● **ABOUT THIS EXERCISE**: Copy everything in the book review from "As much as I" down to "waistline I did.", changing "plethora" to "wealth".

● **EXERCISE TEXT**:
--- START ---
As much as I really liked Simon, I think this book spoke to me more. Probably because like Molly, the main character, when I was in high school, I too was a fat girl who had a darn lot of crushes and no actual boyfriends to speak of. Sure, I may not have had two moms or a twin sister who seemed to be developing a romantic life well before me, but I had a plethora of very good friends, none of whom seemed to be struggling romantically the way I was. And I attributed quite a bit of that to the fact that most of my friends didn’t have the same sort of waistline I did.
I actually saw myself quite a bit in Molly’s character. Granted, I would have never sworn around my folks the way she swears around hers, but I did have a pretty good relationship with my folks. But, like Molly, I kept a LOT of things to myself. Like Molly, I spent a lot of time throwing myself into projects to keep busy and keep my mind off all the ways I was unhappy. Like Molly, I think I was suffering from depression (only mine were not diagnosed). Like Molly, I never really felt comfy in my own skin and could not see myself the way others saw me. Like Molly, I had a big heart and was a great friend. But also like Molly, at times I was a rather “shitty” friend–because I wanted to be happy for them, but I was so jealous of them that it was hard at times.
--- END ---
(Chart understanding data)
--- START ---
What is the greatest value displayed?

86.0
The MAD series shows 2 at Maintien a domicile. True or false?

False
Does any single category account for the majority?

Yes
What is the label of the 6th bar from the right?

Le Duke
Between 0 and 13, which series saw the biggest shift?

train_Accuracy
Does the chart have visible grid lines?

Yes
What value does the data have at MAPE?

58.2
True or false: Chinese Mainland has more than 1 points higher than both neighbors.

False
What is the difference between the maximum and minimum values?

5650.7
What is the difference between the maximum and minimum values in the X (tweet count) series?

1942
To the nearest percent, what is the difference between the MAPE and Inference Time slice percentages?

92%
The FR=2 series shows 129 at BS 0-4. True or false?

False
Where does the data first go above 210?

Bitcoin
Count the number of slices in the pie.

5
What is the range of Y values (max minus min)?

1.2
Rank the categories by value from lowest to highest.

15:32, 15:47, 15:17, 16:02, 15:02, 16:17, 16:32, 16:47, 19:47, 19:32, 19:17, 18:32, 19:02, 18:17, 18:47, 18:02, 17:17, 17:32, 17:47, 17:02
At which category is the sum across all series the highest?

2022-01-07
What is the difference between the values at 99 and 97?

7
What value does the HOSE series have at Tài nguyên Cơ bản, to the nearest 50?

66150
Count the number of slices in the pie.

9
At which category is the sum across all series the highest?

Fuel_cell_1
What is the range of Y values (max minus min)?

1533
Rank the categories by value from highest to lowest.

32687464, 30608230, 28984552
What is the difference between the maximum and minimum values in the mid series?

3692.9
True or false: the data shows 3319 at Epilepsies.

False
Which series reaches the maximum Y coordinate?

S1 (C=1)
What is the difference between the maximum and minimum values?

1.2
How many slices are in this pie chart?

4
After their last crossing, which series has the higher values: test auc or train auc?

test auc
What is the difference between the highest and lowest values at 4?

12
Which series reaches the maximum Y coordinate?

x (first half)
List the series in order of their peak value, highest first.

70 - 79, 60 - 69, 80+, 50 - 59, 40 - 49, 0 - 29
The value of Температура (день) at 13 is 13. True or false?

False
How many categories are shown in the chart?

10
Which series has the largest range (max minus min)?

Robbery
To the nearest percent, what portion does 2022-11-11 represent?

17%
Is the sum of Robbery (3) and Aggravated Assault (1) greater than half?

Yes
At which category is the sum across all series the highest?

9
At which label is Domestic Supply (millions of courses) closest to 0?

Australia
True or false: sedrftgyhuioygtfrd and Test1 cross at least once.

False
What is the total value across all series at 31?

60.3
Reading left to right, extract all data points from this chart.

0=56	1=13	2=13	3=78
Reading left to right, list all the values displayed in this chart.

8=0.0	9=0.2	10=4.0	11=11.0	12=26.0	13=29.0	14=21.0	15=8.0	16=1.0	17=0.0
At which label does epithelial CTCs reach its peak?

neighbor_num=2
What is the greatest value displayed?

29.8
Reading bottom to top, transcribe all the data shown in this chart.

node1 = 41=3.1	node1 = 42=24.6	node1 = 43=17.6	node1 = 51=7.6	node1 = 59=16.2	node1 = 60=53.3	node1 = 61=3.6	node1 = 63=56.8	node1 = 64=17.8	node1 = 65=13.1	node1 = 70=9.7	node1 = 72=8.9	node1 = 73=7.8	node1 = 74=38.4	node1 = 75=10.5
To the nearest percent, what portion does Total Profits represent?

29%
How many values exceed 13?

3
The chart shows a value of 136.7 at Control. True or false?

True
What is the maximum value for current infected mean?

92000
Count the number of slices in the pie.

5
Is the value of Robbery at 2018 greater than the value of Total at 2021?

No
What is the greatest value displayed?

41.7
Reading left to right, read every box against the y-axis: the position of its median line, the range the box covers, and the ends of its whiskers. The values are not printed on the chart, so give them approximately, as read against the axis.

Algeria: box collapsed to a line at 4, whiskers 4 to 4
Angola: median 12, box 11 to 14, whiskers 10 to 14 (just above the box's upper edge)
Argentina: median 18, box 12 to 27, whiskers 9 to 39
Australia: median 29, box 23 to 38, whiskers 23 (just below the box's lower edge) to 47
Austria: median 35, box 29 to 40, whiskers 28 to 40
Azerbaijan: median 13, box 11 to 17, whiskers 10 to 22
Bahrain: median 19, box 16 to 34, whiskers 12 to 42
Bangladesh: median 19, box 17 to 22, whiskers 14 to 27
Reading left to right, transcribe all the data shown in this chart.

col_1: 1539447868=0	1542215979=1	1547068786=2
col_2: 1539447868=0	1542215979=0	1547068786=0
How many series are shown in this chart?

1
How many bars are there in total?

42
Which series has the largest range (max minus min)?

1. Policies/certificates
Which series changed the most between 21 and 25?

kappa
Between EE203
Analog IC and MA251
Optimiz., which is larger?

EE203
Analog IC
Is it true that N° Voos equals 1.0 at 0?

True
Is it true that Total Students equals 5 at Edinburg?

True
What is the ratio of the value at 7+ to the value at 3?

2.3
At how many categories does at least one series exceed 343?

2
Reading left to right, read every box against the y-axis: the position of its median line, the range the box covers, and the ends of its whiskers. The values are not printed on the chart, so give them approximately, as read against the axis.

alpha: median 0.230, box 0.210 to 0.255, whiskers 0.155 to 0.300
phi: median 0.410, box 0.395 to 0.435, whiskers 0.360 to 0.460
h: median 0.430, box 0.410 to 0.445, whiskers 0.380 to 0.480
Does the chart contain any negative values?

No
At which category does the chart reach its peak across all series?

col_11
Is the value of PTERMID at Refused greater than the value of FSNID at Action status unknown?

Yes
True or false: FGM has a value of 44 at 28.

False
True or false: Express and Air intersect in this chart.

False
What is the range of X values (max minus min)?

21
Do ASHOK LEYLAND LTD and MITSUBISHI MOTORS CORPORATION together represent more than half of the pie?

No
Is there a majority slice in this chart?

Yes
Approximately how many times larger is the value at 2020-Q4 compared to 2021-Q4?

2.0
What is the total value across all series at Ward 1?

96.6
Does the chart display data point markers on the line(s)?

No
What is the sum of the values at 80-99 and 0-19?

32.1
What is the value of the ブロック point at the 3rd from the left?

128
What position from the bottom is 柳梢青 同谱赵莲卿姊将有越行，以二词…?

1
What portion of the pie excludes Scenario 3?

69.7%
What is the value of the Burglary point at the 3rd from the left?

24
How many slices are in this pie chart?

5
--- END ---
● **RESULT**:
As much as I really liked Simon, I think this book spoke to me more. Probably because like Molly, the main character, when I was in high school, I too was a fat girl who had a darn lot of crushes and no actual boyfriends to speak of. Sure, I may not have had two moms or a twin sister who seemed to be developing a romantic life well before me, but I had a wealth of very good friends, none of whom seemed to be struggling romantically the way I was. And I attributed quite a bit of that to the fact that most of my friends didn’t have the same sort of waistline I did.